A new Cell paper from Juan Carlos Izpisua Berlmonte’s group has made headlines about anti-aging across the globe because it suggests that the four core induced pluripotent stem cell (IPSC) factors use by Shinya Yamanaka to make IPSC can reverse aging. I’ve pasted the graphical abstract from the paper below and done a quick journal club style overview based on a quick skim of the paper.
Some of the media headlines are rather dramatic on this story. For instance, in a story on it over at STAT the four Yamanaka factors (referred to as 4F: OCT4, SOX2, KLF4, and MYC) are referred to in the title on the new paper as “fountain-of-youth” molecules.
Yeah, I’d say that’s way over the top. But in contrast from my initial look at the paper, I don’t think the authors engaged in hype in the discussion of their results so kudos.
There are a number of reasons to be interested in this paper. It is novel and touches on some exciting areas of science, but I have some sizable questions about it too even just after a quick skim-read of it. A video from the Salk about the studies is below.

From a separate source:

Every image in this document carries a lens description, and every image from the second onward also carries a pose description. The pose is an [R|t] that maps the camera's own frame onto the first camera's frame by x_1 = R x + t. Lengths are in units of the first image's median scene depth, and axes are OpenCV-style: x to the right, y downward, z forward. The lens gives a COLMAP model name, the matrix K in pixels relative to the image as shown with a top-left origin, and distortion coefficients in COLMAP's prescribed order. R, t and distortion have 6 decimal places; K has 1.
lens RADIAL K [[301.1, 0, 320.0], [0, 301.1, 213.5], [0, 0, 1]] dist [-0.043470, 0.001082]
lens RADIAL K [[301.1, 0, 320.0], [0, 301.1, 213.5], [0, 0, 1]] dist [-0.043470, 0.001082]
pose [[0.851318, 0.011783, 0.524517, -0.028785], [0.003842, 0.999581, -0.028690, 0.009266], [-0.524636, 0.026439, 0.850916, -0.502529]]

The paper used not only both surrogate molecular markers of aging such as DNA damage examined by staining, but also studies of both literal tissue aging and lifespan in mice as outcome measures (which is a lot of work and impressive). They found that pulses of the 4F condition seems to counteract aging, which is particularly evident in mutant mice that prematurely aging. These Progeria mice that received intermittent pulses of 4F exhibited significantly reduced speed of aging. More generally 4F mice also were able to recover from various kinds of injury better.

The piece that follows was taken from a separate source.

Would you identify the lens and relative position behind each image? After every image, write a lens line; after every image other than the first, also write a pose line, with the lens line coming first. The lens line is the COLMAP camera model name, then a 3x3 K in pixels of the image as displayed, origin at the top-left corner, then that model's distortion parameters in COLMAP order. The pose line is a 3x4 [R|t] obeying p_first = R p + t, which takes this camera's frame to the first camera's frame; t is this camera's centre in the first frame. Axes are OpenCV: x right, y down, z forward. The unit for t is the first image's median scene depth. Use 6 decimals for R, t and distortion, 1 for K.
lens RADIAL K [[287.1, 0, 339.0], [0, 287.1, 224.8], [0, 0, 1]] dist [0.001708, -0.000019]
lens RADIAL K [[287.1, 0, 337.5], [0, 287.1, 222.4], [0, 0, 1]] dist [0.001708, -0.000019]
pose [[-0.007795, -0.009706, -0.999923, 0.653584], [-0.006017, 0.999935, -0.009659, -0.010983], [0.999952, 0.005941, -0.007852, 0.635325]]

Just the right ‘Goldilocks’ amount of 4F is needed as the team found that persistent 4F outright kills the mice due to tumors. Since the 4F contains a powerful oncogene called MYC (one of my lab’s favorite proteins), another caveat longer term would be that even mice only given intermittent 4F might be more prone to tumors. However, the team did not report tumors in the intermittent 4F mice so far, which is encouraging.
It’s hard to imagine any human therapy that involves giving people more MYC or inducing MYC somehow given how dangerous an oncogene it is (other than maybe in some of the most extreme health cases such as studies I’ve seen trying to tackle imminently fatal glioblastoma for instance using MYC-immortalized cells as delivery devices).

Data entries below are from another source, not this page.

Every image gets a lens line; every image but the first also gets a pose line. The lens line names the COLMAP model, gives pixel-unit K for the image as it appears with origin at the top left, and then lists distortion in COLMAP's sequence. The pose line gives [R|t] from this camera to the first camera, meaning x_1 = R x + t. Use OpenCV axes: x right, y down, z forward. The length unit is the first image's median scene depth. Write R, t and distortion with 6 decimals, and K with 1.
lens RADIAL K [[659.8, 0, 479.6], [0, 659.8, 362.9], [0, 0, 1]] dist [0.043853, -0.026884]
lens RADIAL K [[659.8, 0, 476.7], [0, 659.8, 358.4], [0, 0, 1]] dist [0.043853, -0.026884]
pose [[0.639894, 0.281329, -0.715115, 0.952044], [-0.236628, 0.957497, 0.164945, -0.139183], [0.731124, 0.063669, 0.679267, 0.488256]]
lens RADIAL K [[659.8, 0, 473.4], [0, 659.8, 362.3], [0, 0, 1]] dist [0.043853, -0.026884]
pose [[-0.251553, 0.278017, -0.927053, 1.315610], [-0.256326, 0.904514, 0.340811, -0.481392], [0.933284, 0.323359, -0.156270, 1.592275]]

An interesting question is whether other reprogramming combinations including those lacking MYC would also have anti-aging properties. As the authors note, others have conducted in vivo reprogramming studies in the past and reported tumors:
“Breakthrough studies led by the Serrano and Yamada groups have shown that cellular reprogramming to pluripotency, although associated with tumor development (e.g., teratoma formation), can be achieved in vivo in mice by the forced expression of the Yamanaka factors (Abad et al., 2013, Ohnishi et al., 2014).”
Then one should consider the broader, major issue with mouse studies that they sometimes (more often than we’d all like) are not replicable in humans, which comes into play here as well. The authors do examine human cells and find some data consistent with their overall findings in mice, but the human data is quite limited. We cannot be sure yet if this effect in mice is for sure reproducibly going to be the case in human cells let alone in humans, should some future application be applied to fight aging in human beings based on this in future decades.
Because these 4 factors are very powerful molecules that impact the epigenome, I would also worry from a translational anti-aging perspective about applications in humans potentially having transgenerational effects on development unless germ cells could be protected from whatever method was used. It would be of interest to study whether the transient 4F (but otherwise WT) mice can give birth to normal mice and so on.
More broadly, having some genomic and epigenomics data in this paper (which largely relies on quantification of staining images) such as ChIP-Seq and RNA-Seq would have given it a boost. Such data would have potentially addressed the fact that as it is we come away from the paper not knowing what the mechanism is by which the 4F pulses block aging in mice.
Maybe that will come in the next paper.
Defining that molecular mechanism could be the blockbuster future advance from this line of in vivo reprogramming research by the various teams working in this area. Using chemicals instead of the four factors for this kind of reprogramming is a very promising and exciting idea as well.